That he dislikes cricket and supports “Man U” isn’t the only trait that makes Sahaj Grover an unusual 14-year-old Indian. When it comes to chess, the boy from Delhi likes punching above his weight and having suddenly unfurled an ability to do well against players rated way above him, Grover has captured a maiden GM norm in spectacular manner.
After missing it narrowly in Dubai in May, Grover nailed the norm at Kolkata Open. The average Elo rating of his opponents over 10 rounds was 2551 and the player with a rating of 2288 snatched 5.5 points. Eight of his games were against GMs and apart from beating three of them he drew with three more.
In Dubai, where the average rating of his opponents was 2518, Grover had logged five points in nine rounds. He has performed well below that lofty level against players with ratings like him or slightly more and less.
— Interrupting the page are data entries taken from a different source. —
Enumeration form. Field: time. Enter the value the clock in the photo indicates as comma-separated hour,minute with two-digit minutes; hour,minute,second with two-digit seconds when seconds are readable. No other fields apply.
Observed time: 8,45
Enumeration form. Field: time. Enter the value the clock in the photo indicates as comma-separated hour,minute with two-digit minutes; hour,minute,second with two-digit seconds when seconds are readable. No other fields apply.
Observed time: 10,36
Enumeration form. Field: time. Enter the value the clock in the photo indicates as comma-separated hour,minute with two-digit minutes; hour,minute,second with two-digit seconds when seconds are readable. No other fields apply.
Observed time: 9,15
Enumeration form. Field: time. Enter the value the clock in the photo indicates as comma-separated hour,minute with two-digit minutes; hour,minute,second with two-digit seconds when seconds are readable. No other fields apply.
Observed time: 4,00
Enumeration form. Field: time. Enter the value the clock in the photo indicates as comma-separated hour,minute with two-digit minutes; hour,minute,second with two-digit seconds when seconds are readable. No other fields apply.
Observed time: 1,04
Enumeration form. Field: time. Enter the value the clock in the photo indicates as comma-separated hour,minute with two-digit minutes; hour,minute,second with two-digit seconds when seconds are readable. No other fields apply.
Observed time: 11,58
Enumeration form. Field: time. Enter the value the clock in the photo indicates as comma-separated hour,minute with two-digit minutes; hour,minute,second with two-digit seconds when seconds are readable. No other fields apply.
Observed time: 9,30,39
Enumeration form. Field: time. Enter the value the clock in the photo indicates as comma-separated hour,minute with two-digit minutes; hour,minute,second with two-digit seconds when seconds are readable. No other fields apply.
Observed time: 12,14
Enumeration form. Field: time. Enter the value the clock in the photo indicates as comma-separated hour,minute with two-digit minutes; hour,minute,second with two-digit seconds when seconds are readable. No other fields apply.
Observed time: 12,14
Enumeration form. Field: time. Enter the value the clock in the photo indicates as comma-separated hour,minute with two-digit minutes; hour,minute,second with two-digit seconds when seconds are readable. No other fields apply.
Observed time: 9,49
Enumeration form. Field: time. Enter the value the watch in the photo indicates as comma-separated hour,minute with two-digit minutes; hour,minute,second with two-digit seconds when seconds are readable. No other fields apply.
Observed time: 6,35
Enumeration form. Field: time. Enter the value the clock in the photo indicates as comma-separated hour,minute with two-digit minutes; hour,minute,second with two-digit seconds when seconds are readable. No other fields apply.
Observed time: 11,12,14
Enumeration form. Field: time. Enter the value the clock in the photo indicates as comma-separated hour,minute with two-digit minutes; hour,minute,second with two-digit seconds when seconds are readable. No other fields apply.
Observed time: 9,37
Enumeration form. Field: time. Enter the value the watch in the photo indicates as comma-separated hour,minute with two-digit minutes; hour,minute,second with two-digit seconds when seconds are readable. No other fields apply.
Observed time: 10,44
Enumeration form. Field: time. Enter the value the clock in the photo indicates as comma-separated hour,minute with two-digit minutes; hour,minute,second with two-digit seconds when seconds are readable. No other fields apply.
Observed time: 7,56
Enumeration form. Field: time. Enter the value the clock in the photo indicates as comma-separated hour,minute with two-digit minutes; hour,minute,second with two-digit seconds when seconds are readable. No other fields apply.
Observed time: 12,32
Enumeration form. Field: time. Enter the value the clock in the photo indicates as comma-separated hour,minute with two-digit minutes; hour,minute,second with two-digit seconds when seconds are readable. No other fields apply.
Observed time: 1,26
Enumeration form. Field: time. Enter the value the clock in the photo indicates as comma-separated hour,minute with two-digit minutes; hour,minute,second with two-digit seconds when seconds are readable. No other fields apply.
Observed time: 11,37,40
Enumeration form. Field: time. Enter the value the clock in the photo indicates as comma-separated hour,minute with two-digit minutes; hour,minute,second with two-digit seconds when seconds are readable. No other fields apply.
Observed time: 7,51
This dip in the graph while playing against weaker players makes his achievement astonishing.
Attributing the fluctuation to Grover’s temperament, his coach Vishal Sareen said there was a fear factor. “He’s afraid of losing points but against GMs he has nothing to lose and performs at his best.”
Sareen has been coaching Grover for three years and travels with him. The IM said although his “inconsistent” ward “surpassed” his expectations in Kolkata, he was not “surprised”. Quiet after winning the world U-10 title in 2005, Grover has made a roaring reappearance. How he handles pressure of expectations now will be closely followed, among other things.